As can be seen from table 2, the inhibition of the delayed-type hypersensitivity reaction with azathioprine was 31.05%. The use of AFL in a dose of 0.1 mg / kg of weight led to a complete restoration of indicators to the control level.

Table 4
The effect of AFL on the number of antibody-forming cells (AOK) of the spleen of CBA mice with azathioprine immunosuppression (M ± m), n = 10 No. p / p Groups Dose mg / kg The absolute amount of AOK in the spleen parenchyma Relative amount of AOK (per 10 ⁶ splenocytes) 1. Intact animals 263161 ± 19135 1688 ± 101 2. Azathioprine fifty 104011 ± 7625 * ¹ 1046 ± 74 * ¹ 3. AFL 0.1 332485 ± 16935 2704 ± 105 4. Az + AFL 0.1 245999 ± 21445 * ² 1668 ± 107 * ² 5. Az + AFL 0.01 201136 ± 16734 * ² 1447 ± 125 ** ² 6. Az + AFL 1 173012 ± 13496 * ² 1031 ± 59 * ^{1 (2)} - significance p <0.001 relative to group No. 1 (2)
** ² - reliability p <0.02 relative to group No. 2 Table 5
The degree of development of the reaction "graft versus host" (GVHD) with azathioprine immunosuppression and exposure to AFL (M ± m), n = 10 No. p / p Groups Dose mg / kg Lymph node enlargement index, P 1. Intact animals 0 2.7 ± 0.2 2. Azathioprine fifty 1.67 ± 0.04 p ₁ <0.001 3. AFL 0.1 2.64 ± 0.16 4. Az + AFL 0.1 2.22 ± 0.12 5. Az + AFL 0.01 2.04 ± 10.07 p ₂ <0.05 6. Az + AFL 1 1.84 ± 0.05 p ₂ <0.05 p ₁ - significantly relative to control;
p ₂ - significantly relative to the level of suppression (Az.)

The results presented in tables 3, 4 and 5 indicate that AFL restores indicators of both the cellular component of the immune response and the humoral response in immunosuppression caused by azathioprine.

According to the results of studies of the activity of the substance obtained by the proposed method, it is clear that it is a stimulator of the body's immune system. This, in turn, allows us to recommend the resulting immunomodulator as an integral component of food products in conditions accompanied by suppression of the immune system.

Thus, the above information indicates that when using the claimed invention, the implementation of the "method of obtaining an immunomodulator", having the following set of advantages compared to the prototype: the inventive method allows to obtain a polypeptide preparation, simplifying the process, and expanding the raw material base for obtaining a food immunomodulator using cheap local raw materials.

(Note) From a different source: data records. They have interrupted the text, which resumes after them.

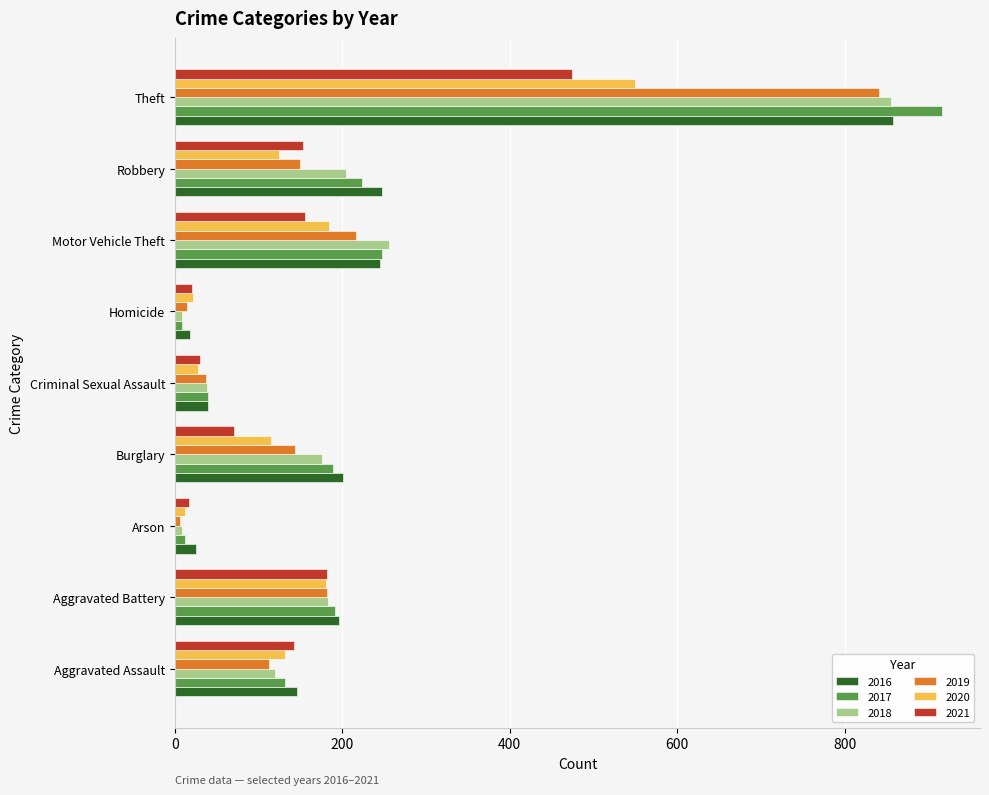

What is the spread (max minus min) of values at Motor Vehicle Theft?

100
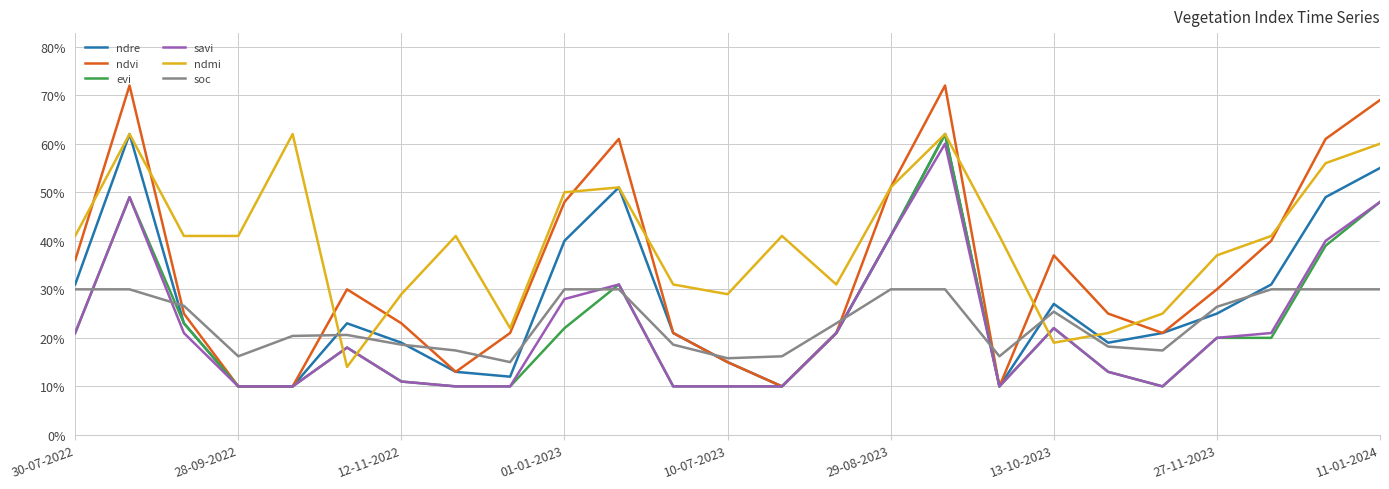

What is the sum of all ndre values?

7.0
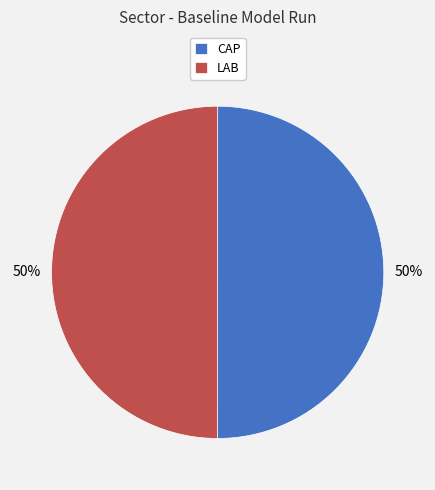

What percentage is the CAP slice, to the nearest percent?

50%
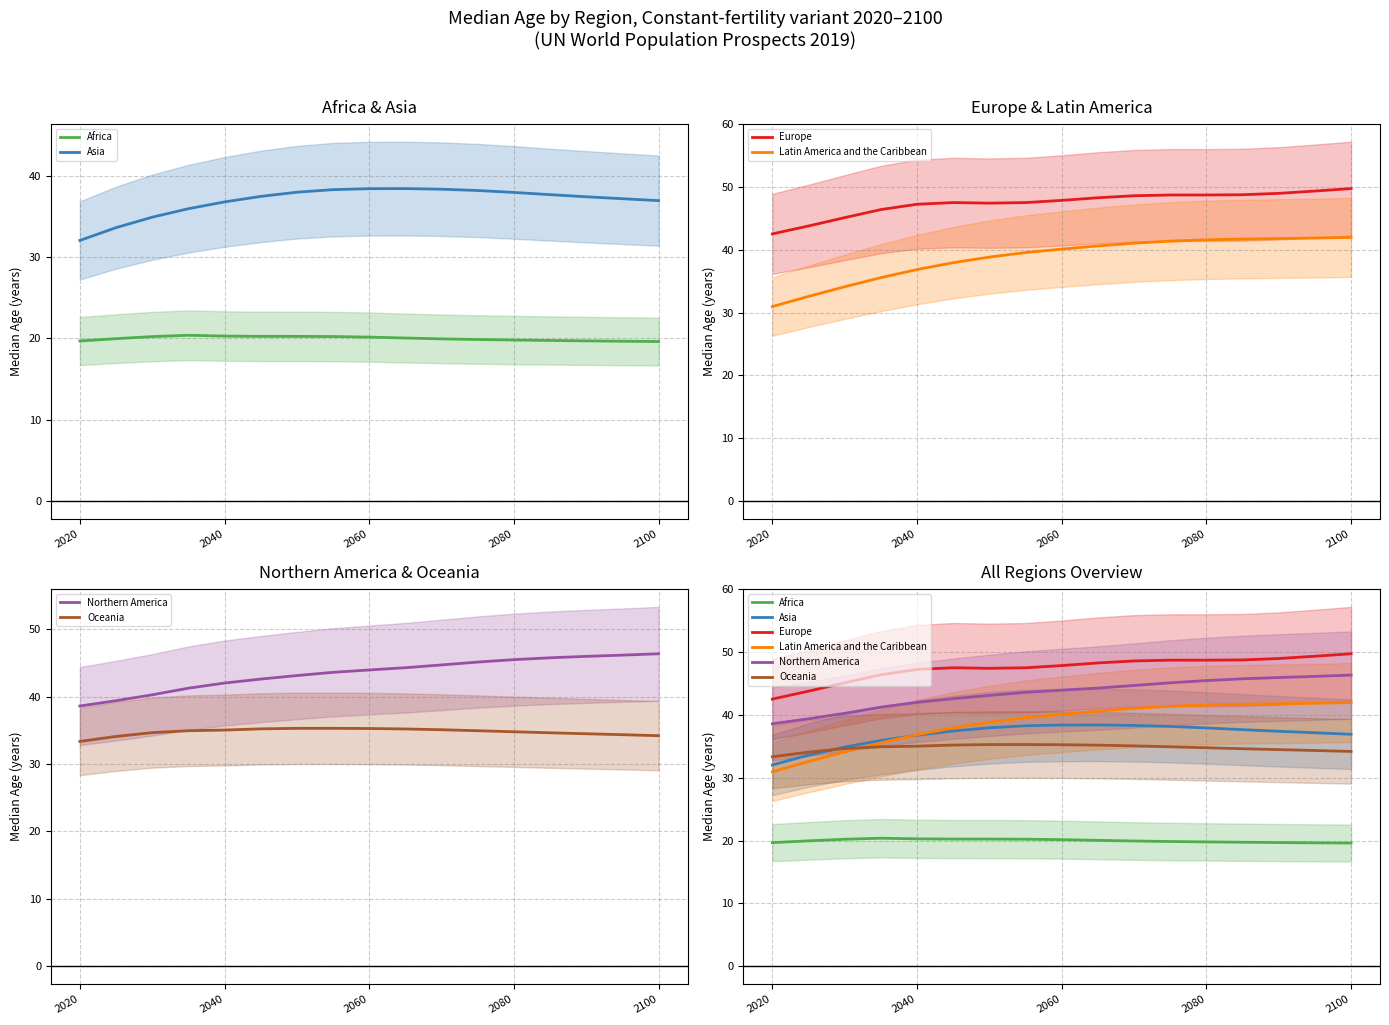

What is the smallest value displayed?

19.6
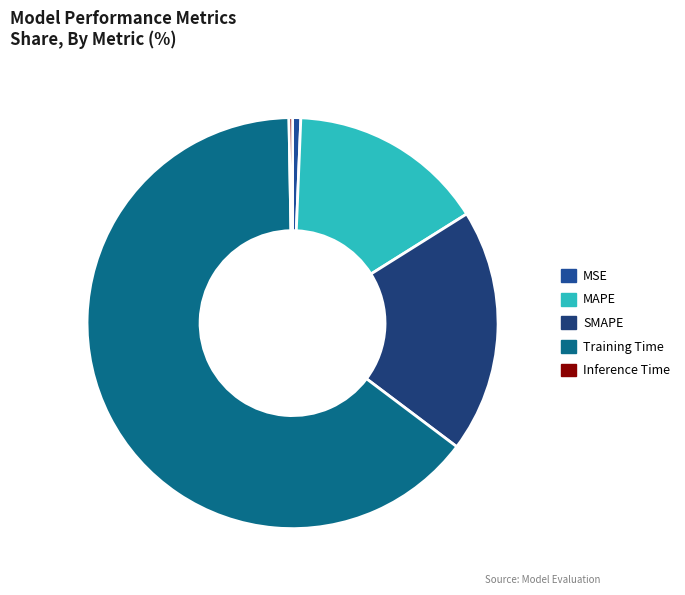

What portion of the pie excludes SMAPE?

80.8%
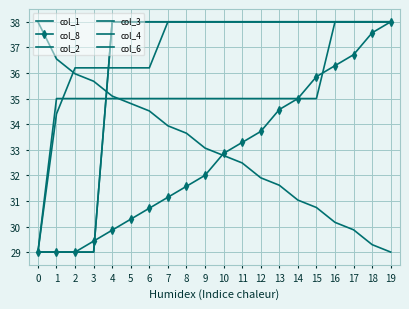

Rank the series by their maximum value, from lowest to highest.

col_1, col_8, col_2, col_3, col_4, col_6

Therefore, the claimed invention meets the condition of "industrial applicability".

Claims (1)

A method for producing an immunomodulator, including the isolation of polypeptides from animal feedstock, homogenization in sodium chloride solution, autolysis, centrifugation, heating of the supernatant, cooling, sediment removal, drying of the supernatant, characterized in that the lymph nodes of the animals are used as raw materials, while the drying of the supernatant carried out by freezing it and placing in an atmospheric freeze-drying unit, followed by drying using infrared drying.